*Work instructions*
Your answer should reproduce every line of the material in which the word "weak" occurs.

*Data extract*
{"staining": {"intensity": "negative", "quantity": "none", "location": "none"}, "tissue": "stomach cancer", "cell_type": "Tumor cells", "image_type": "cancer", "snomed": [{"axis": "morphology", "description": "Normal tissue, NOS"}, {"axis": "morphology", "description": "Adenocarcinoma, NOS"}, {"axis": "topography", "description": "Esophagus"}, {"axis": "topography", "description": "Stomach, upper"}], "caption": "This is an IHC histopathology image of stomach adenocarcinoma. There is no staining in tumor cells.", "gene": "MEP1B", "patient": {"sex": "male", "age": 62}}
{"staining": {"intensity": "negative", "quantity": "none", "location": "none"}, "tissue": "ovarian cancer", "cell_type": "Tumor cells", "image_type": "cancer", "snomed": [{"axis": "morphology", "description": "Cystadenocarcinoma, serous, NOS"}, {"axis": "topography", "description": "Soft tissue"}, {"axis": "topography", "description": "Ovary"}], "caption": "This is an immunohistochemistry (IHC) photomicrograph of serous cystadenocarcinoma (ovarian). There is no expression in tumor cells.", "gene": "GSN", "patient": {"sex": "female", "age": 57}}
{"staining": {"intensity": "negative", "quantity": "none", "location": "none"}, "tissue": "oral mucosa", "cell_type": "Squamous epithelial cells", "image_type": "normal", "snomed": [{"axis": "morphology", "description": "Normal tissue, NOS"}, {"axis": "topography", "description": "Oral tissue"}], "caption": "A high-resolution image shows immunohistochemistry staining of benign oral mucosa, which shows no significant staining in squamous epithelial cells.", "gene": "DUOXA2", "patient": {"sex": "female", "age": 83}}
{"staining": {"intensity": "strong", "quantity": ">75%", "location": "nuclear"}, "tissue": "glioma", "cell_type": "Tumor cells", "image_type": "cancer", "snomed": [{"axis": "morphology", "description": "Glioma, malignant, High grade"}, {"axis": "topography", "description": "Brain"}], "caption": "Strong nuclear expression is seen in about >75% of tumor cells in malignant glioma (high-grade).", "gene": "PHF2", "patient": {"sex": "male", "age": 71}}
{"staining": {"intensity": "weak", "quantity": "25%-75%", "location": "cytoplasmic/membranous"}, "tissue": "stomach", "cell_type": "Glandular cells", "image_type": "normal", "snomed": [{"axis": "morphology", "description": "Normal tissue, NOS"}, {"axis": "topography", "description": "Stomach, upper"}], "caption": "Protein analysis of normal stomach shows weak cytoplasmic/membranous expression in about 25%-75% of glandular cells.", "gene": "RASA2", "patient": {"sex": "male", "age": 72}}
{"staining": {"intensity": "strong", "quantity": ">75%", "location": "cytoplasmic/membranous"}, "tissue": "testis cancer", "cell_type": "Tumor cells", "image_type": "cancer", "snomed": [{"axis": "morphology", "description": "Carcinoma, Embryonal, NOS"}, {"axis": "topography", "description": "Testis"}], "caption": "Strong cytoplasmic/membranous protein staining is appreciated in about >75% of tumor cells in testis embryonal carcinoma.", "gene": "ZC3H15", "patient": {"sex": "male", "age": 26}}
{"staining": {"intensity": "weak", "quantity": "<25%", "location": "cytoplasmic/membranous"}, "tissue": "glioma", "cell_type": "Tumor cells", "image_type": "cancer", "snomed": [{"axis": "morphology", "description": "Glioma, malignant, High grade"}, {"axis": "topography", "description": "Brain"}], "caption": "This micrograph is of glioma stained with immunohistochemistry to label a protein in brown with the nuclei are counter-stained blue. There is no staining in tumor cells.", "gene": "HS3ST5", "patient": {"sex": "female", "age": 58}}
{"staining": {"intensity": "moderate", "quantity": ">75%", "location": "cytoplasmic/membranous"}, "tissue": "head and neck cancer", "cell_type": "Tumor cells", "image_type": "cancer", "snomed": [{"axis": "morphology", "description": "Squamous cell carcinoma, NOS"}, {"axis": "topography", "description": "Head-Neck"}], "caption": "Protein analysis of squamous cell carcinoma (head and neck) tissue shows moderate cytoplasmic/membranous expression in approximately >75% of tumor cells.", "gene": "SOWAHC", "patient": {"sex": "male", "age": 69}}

*Task response*
{"staining": {"intensity": "weak", "quantity": "25%-75%", "location": "cytoplasmic/membranous"}, "tissue": "stomach", "cell_type": "Glandular cells", "image_type": "normal", "snomed": [{"axis": "morphology", "description": "Normal tissue, NOS"}, {"axis": "topography", "description": "Stomach, upper"}], "caption": "Protein analysis of normal stomach shows weak cytoplasmic/membranous expression in about 25%-75% of glandular cells.", "gene": "RASA2", "patient": {"sex": "male", "age": 72}}
{"staining": {"intensity": "weak", "quantity": "<25%", "location": "cytoplasmic/membranous"}, "tissue": "glioma", "cell_type": "Tumor cells", "image_type": "cancer", "snomed": [{"axis": "morphology", "description": "Glioma, malignant, High grade"}, {"axis": "topography", "description": "Brain"}], "caption": "This micrograph is of glioma stained with immunohistochemistry to label a protein in brown with the nuclei are counter-stained blue. There is no staining in tumor cells.", "gene": "HS3ST5", "patient": {"sex": "female", "age": 58}}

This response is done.